Two problems with Julio and Marisol leap out at the reader, besides SIDA. One is the tactful omissions: no maricons in this strip; no black faces, Hispanic or otherwise, either. We wouldn't want the Rev. Al protesting stereotyping on the L train. The other problem is also an omission: good drawing. This is a silver, if not quite a golden, age of cartooning. The no-longer-alternative press churns cartoonists out; the craft is very conscious of its techniques, and worshipful of great predecessors, like Jack Cole. Despite all that, Julio and Marisol move, with mannequin stiffness, through frames as imaginative as mug shots. If a child drew figures as rigid as these, he would be subjected to a battery of psychological tests, ending with anatomically correct dolls.
But in all this dreary uplift, there is an oasis: a feature called Poetry in Motion: snippets of verse, no longer than 20 lines, with the poet's name and dates. Though they have yet to run Ezra Pound's "In a Station of the Metro," the whole idea, like Pound's poem itself, is urban haiku: the apparition, in the riffling deck of perception, of a queen, or a joker.

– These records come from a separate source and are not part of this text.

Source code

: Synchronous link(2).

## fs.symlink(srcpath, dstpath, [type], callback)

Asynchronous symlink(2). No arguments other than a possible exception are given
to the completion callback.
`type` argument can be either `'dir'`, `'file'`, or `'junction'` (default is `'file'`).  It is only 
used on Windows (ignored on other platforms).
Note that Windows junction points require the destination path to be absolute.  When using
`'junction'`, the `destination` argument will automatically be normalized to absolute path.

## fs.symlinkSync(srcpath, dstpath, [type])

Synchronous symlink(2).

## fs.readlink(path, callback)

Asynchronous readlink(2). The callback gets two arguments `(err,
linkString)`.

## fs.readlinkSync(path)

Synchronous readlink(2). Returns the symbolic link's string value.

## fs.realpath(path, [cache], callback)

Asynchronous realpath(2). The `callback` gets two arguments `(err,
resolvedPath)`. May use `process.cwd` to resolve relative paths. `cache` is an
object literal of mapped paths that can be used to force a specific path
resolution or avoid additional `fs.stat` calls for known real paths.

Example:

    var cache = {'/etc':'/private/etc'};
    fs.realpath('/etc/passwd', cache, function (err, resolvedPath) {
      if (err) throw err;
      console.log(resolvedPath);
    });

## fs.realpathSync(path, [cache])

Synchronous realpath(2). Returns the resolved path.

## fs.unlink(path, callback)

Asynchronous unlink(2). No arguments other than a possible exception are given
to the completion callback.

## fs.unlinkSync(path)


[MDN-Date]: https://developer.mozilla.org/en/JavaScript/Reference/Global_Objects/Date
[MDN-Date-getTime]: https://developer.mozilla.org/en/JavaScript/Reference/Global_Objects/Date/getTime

Now the bad news. The global economy has found even the subway, and whole cars are being bought by single advertisers, whose style is printed television: endless repetition of almost the same thing. Capering, snuggling black teenagers wear painted-on pirate's hats or cloaks, while from around the torn corners leers a bearded old rogue, logo for spiced rum: THE CAPTAIN WAS HERE. Here, and everywhere.